- The Washington Times - Thursday, September 20, 2012

Nearly every month, the same fight broke out between Democrats and Republicans as updated government data showed the U.S. unemployment rate dropping from more than 9 percent to 8.1 percent over the past year: Democrats pointed to the 4.6 million new private-sector jobs created since 2009, while Republicans contended that the rate was falling in part because millions of frustrated people were simply dropping out of the job market because they were unable to find work.

Both sides had a point, economists say. Jobless rates are down both because some people are finding work and because some people have stopped trying.

The big question: Who are all these people who have given up, driving the share of able-bodied Americans in the labor force to a 30-year low of 63.5 percent last month?

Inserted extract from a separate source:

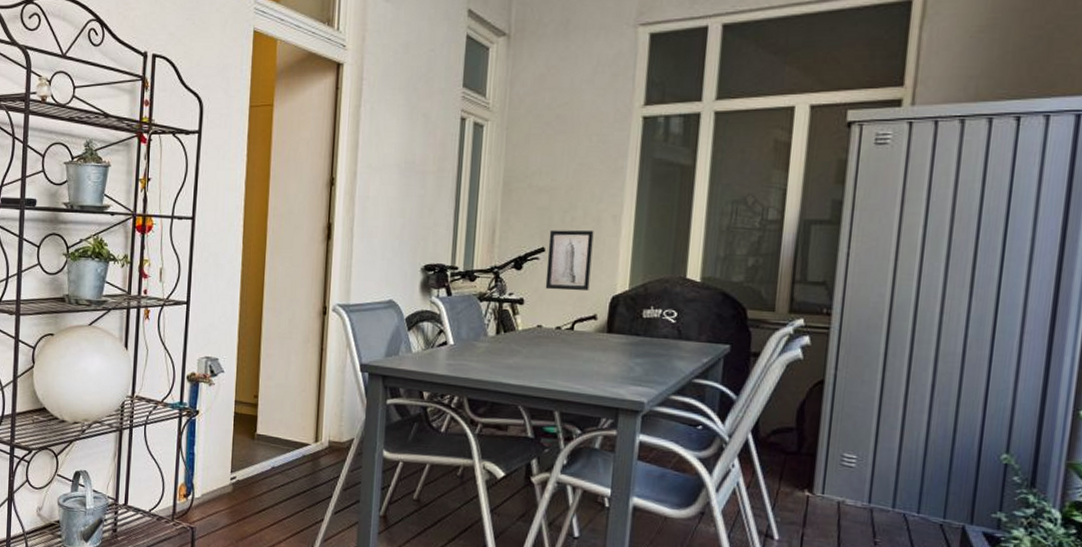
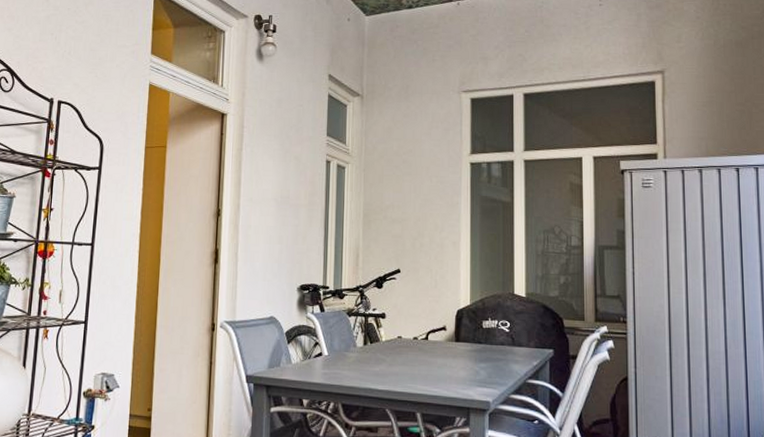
wall art: present [545,230,594,291] -> none [402,254,439,306]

They are primarily young people who don’t have much work experience and older people who have decided to retire. But there’s also a lot of people in-between who have tried to find jobs and just haven’t come up with anything, so they’ve decided to sit on the sidelines for a while.

The unemployment rate goes down when people stop looking for jobs, retire or go back to school — even if they’d rather have a job — because they no longer meet the Labor Department’s official definition of “unemployed.” To remain in the jobless category, they must continue actively searching for work, under the long-standing definition.

Despite the political brouhaha over the jobs report each month, the trend toward people working less started well before the Great Recession of 2007-2009 and President Obama’s election in 2008. A principal driver of the trend — the retirement of the baby-boom generation — has been anticipated for years. Everyone agrees that the onslaught of boomer retirements, which started in earnest in 2007, is a major part of the reason why fewer people are choosing to work.

Aging society

“We’re an aging society. We have more people retiring,” and America’s young people are less inclined to work between periods of schooling than they did in previous eras, said Federal Reserve Chairman Ben S. Bernanke, providing his reading last week on why people are dropping out of the workforce in growing numbers.

Also contributing to the decline, he noted: the decades-long trend of women joining the workforce peaked around 2000 and is now on the wane. For years, increased female employment had offset and masked the gradual decline in work participation of men, who had long dominated the workforce, but that is no longer so.

While such demographic trends are “baked in the cake” and would be hard to reverse, Mr. Bernanke emphasized that the exit of otherwise ready and able workers is one symptom of the marked weakness in the job market since the recession. It is the reason the central bank is vowing to keep stimulating the economy until it is convinced nearly everyone who wants a job can find one.

Mr. Bernanke describes the lost potential of millions of idled workers as a “grave concern” both because of the personal tragedy as millions of people drift from middle-class comfort into near-poverty and homelessness, and because the economy and society as a whole are damaged when productive citizens are pushed aside, no longer able to contribute to growth. In many cases, they become wards of the state and a burden on those who do work and pay taxes.

People pushed into early retirement by the recession have driven up claims for Social Security and Medicare benefits years ahead of schedule, moving up the projected insolvency of those fastest-growing entitlement programs. And applications for food stamps, Medicaid and other government benefits are running at record levels.

For their part, younger people who have chosen to go back to school are piling up student loans, most of them guaranteed by the government, driving total student debt to an all-time high of more than $1 trillion and eclipsing every other kind of consumer credit.

Tom Porcelli, chief U.S. economist with RBC Capital Markets, said the behavior of the so-called millennial generation has been pivotal. The trend among teens and 20-somethings toward working less and staying in school longer started at least a decade ago, but it exploded during the recession.

As with previous economic downturns, young people find themselves at a tremendous disadvantage in competing for jobs with older, more experienced workers. Many of those who aren’t avoiding the job market altogether by staying in school are taking menial, contract and part-time work to make ends meet, or even working as unpaid staff just to get the job experience while moving back in with relatives and friends.